A few weeks later McAuley explained to Brian Elliott:
Harris’s little court drama was a pity. By a rather strained extension of the word literature, the police attack on his and Ern’s effusions constitutes an attack on literary freedom, which no one can view with equanimity. Clive Turnbull, in an article on the Dobell and Harris cases, saw fit to raise the question whether Stewart and myself foresaw the courtroom sequel — a suggestion unworthy even of a journalist. A letter of protest against the police action was sent to the papers by a number of people who described themselves, rather quaintly, as ‘vitally’ interested in Australian creative talent etc... Among the vitalists was Henrietta Drake-Brockman: she at first ‘supposed we would not want to sign it’; then, having been told the contrary, thought we should not sign it, because it was our ‘work’ which was under attack! Our only course would have been to write a separate letter. But in those circumstances, the purpose of the letter would have been less to promote Harris’s cause than to clear ourselves of the grubby imputations of the Turnbulls and Brockmans — a rather unworthy motive. You might explain this to Harris, though I don’t imagine he nurses any such suspicions.
There was no appeal.
By the end of November 1944 invading Allied armies were opening up a huge front on German soil.
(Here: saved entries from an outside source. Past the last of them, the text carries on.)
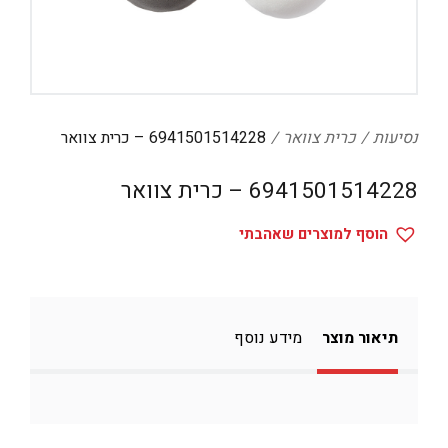
דיגיטל
הום אקססוריז
הלבשה תחתונה
טיפוח
נסיעות
כרית צוואר
6941501514228 – כרית צוואר
טקסטיל לבית
6941501514228 – כרית צוואר
מטבח
הוסף למוצרים שאהבתי
מסיבות וימי הולדת
משחקים
נסיעות
תיאור מוצר
מידע נוסף
ספורט
קוסמטיקה
תיקים ואביזרים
The Russians were advancing through Hungary. American planes bombed Tokyo at will. On 29 November Eisenhower and Montgomery met near the Dutch frontier to design the final defeat of Germany. On the same day, in Adelaide, the South Australian Commissioner of Police announced he had awarded a special mention to Detective Vogelesang for ‘zealousness and competency in securing evidence for the prosecution of an indecent publication’.